Without the pictures, copy the entries below word for word.

Collected data:
+ + + + + + +

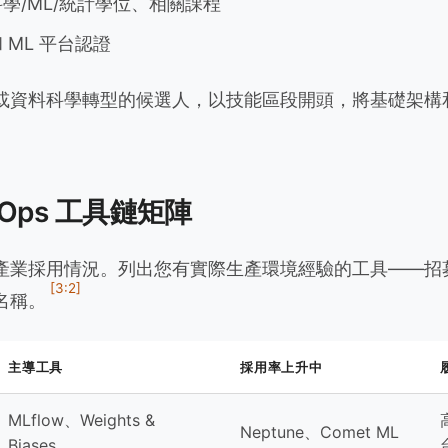
學/ML/統計學位、相關課程
 ML 平台認證
究或資料科學轉型的候選人，以技能區段開頭，將基礎架構
MLOps 工具鏈矩陣
產業採用情況。列出您有實際生產環境經驗的工具——招募人
[3:2]
名稱。
主導工具
採用率上升中
MLflow、Weights &
Neptune、Comet ML
Biases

+ + + + + + +

§ **Answer for the task**
學/ML/統計學位、相關課程
 ML 平台認證
究或資料科學轉型的候選人，以技能區段開頭，將基礎架構
MLOps 工具鏈矩陣
產業採用情況。列出您有實際生產環境經驗的工具——招募人
[3:2]
名稱。
主導工具
採用率上升中
MLflow、Weights &
Neptune、Comet ML
Biases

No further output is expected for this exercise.